# Task statement
Put every line of the items below into a Markdown table with two columns, Row and Line, numbering the rows and skipping any blank lines.

◆ ◆ ◆ ◆ ◆

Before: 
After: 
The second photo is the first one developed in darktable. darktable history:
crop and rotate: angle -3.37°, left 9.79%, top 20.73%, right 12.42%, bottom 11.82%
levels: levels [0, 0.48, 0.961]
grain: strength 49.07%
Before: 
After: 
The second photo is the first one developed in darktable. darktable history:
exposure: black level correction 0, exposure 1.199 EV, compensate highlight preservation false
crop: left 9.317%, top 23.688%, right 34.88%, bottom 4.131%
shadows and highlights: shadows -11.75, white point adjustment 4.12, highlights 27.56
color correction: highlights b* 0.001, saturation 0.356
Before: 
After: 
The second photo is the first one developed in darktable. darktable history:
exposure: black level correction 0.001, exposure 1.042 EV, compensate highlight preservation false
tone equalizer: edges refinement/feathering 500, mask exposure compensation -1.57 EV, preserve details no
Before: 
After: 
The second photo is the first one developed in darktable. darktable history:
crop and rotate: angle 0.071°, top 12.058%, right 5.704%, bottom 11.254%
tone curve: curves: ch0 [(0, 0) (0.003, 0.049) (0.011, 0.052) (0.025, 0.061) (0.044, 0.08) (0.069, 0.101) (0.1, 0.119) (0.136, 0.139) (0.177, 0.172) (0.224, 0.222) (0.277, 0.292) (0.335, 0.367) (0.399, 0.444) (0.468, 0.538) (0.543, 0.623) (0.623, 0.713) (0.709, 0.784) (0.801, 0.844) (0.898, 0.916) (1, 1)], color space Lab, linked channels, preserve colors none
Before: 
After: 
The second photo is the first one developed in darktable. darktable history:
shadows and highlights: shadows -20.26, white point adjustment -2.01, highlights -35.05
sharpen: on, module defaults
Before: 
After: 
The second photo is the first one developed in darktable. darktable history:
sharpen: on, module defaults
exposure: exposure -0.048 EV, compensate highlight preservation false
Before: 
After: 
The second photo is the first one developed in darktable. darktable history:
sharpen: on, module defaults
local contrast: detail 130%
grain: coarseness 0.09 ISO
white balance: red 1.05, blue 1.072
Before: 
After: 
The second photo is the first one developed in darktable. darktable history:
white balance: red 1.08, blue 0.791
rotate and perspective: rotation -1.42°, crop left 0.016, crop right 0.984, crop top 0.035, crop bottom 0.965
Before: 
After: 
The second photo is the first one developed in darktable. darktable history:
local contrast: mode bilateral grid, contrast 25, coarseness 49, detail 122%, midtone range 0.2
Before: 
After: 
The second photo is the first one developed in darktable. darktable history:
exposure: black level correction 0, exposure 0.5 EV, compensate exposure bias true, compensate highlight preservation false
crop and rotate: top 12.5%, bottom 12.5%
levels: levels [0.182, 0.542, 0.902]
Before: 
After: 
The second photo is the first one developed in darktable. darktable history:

◆ ◆ ◆ ◆ ◆

# Exercise output
| Row | Line |
|---|---|
| 1 | Before:  |
| 2 | After:  |
| 3 | The second photo is the first one developed in darktable. darktable history: |
| 4 | crop and rotate: angle -3.37°, left 9.79%, top 20.73%, right 12.42%, bottom 11.82% |
| 5 | levels: levels [0, 0.48, 0.961] |
| 6 | grain: strength 49.07% |
| 7 | Before:  |
| 8 | After:  |
| 9 | The second photo is the first one developed in darktable. darktable history: |
| 10 | exposure: black level correction 0, exposure 1.199 EV, compensate highlight preservation false |
| 11 | crop: left 9.317%, top 23.688%, right 34.88%, bottom 4.131% |
| 12 | shadows and highlights: shadows -11.75, white point adjustment 4.12, highlights 27.56 |
| 13 | color correction: highlights b* 0.001, saturation 0.356 |
| 14 | Before:  |
| 15 | After:  |
| 16 | The second photo is the first one developed in darktable. darktable history: |
| 17 | exposure: black level correction 0.001, exposure 1.042 EV, compensate highlight preservation false |
| 18 | tone equalizer: edges refinement/feathering 500, mask exposure compensation -1.57 EV, preserve details no |
| 19 | Before:  |
| 20 | After:  |
| 21 | The second photo is the first one developed in darktable. darktable history: |
| 22 | crop and rotate: angle 0.071°, top 12.058%, right 5.704%, bottom 11.254% |
| 23 | tone curve: curves: ch0 [(0, 0) (0.003, 0.049) (0.011, 0.052) (0.025, 0.061) (0.044, 0.08) (0.069, 0.101) (0.1, 0.119) (0.136, 0.139) (0.177, 0.172) (0.224, 0.222) (0.277, 0.292) (0.335, 0.367) (0.399, 0.444) (0.468, 0.538) (0.543, 0.623) (0.623, 0.713) (0.709, 0.784) (0.801, 0.844) (0.898, 0.916) (1, 1)], color space Lab, linked channels, preserve colors none |
| 24 | Before:  |
| 25 | After:  |
| 26 | The second photo is the first one developed in darktable. darktable history: |
| 27 | shadows and highlights: shadows -20.26, white point adjustment -2.01, highlights -35.05 |
| 28 | sharpen: on, module defaults |
| 29 | Before:  |
| 30 | After:  |
| 31 | The second photo is the first one developed in darktable. darktable history: |
| 32 | sharpen: on, module defaults |
| 33 | exposure: exposure -0.048 EV, compensate highlight preservation false |
| 34 | Before:  |
| 35 | After:  |
| 36 | The second photo is the first one developed in darktable. darktable history: |
| 37 | sharpen: on, module defaults |
| 38 | local contrast: detail 130% |
| 39 | grain: coarseness 0.09 ISO |
| 40 | white balance: red 1.05, blue 1.072 |
| 41 | Before:  |
| 42 | After:  |
| 43 | The second photo is the first one developed in darktable. darktable history: |
| 44 | white balance: red 1.08, blue 0.791 |
| 45 | rotate and perspective: rotation -1.42°, crop left 0.016, crop right 0.984, crop top 0.035, crop bottom 0.965 |
| 46 | Before:  |
| 47 | After:  |
| 48 | The second photo is the first one developed in darktable. darktable history: |
| 49 | local contrast: mode bilateral grid, contrast 25, coarseness 49, detail 122%, midtone range 0.2 |
| 50 | Before:  |
| 51 | After:  |
| 52 | The second photo is the first one developed in darktable. darktable history: |
| 53 | exposure: black level correction 0, exposure 0.5 EV, compensate exposure bias true, compensate highlight preservation false |
| 54 | crop and rotate: top 12.5%, bottom 12.5% |
| 55 | levels: levels [0.182, 0.542, 0.902] |
| 56 | Before:  |
| 57 | After:  |
| 58 | The second photo is the first one developed in darktable. darktable history: |